Dynamics, Complexity, Predictability, and Future Changes
The El Niño-Southern Oscillation (ENSO) is the most prominent driver of seasonal-to-interannual climate variability on Earth, significantly influencing global weather & climate patterns, ecosystems, and economic systems. Reliable predictions and future projections are cruial for preparing and mitigating its widespread effects. We use hierarchies of climate modeling together with observational analyses to reveal ENSO multiscale dynamics and sources of ENSO predictability. We built the conceptual extended nonlinear Recharge Oscillator (XRO) model to both predict ENSO events and quantify the various sources of ENSO predictability from climate mode interactions.

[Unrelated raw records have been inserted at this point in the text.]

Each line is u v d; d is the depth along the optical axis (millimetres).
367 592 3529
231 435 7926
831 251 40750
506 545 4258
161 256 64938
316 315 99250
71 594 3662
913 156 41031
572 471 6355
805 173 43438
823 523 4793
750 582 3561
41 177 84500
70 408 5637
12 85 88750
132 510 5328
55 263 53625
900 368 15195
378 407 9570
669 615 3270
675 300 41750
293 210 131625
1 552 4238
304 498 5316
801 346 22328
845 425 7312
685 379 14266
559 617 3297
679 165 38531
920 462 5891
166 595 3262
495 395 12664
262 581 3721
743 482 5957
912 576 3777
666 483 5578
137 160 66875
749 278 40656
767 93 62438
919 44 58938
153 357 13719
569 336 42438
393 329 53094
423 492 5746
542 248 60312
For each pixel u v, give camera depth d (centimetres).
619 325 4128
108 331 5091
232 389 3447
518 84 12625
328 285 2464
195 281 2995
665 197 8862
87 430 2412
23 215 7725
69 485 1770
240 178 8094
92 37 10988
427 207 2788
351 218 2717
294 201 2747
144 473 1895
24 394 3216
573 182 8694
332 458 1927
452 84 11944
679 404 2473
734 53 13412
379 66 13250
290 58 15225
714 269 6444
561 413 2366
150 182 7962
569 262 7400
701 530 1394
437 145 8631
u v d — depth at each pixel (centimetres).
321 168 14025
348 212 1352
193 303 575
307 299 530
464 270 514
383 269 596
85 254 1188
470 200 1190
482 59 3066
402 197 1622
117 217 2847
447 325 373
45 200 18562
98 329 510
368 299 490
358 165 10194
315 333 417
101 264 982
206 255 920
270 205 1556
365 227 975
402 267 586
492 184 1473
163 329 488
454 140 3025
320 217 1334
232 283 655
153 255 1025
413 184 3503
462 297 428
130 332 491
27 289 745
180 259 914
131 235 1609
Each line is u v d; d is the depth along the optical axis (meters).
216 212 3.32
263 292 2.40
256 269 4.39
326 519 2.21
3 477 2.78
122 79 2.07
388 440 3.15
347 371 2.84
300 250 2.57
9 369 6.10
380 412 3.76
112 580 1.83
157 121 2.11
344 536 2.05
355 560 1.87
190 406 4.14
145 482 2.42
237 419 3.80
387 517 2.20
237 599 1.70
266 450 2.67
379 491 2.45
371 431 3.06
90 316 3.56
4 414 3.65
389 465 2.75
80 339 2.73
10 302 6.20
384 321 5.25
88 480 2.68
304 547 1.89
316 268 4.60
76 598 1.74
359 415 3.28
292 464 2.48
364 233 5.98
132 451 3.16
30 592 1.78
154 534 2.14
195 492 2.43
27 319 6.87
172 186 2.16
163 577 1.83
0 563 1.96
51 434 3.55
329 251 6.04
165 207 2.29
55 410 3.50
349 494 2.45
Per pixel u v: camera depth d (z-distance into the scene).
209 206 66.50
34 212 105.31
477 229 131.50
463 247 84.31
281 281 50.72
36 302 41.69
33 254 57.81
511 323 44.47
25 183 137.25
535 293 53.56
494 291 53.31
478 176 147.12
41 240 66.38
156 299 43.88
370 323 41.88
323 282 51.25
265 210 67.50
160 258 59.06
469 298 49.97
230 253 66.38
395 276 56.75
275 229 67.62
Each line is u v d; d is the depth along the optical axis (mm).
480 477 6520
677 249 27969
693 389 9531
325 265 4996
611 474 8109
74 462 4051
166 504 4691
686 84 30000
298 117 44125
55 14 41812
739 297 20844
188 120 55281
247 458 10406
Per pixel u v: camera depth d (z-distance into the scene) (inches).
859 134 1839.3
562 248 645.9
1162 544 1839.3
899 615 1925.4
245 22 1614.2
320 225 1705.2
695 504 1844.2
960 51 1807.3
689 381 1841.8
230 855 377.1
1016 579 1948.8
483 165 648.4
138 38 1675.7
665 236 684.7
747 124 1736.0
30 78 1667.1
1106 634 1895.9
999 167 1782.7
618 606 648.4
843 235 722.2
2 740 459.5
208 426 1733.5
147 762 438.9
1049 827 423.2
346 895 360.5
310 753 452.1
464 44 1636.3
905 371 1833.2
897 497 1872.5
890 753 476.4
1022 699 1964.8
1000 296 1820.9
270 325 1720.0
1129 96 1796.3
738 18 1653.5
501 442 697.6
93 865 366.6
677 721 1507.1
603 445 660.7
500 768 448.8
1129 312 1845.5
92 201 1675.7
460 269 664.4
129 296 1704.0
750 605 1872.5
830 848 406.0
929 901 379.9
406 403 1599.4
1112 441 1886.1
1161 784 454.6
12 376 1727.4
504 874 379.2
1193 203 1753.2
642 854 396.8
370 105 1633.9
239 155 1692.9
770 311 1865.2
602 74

Dynamics and Predictability
Understanding the interactions of Indian Ocean Dipole (IOD) and El Niño-Southern Oscillation (ENSO), with a practical application to improve IOD predictability.
Dynamics and Impacts
Rossby wave propagation is responsible for the large-scale atmospheric teleconnections. However, the classic theory predicts that stationary Rossby waves cannot propagate across the easterlies, which hinder people to understand many observed and simulated interhemispheric teleconnections. We refined the theory of Rossby wave propagation by adding consideration of background meridional flow. The new theory suggests that local meridional background flow acts as a one-way wave tunnel for the cross-equatorial propagation of Rossby waves. It is valuable to understand many observed interhemispheric teleconnections and tropical–extratropical interactions.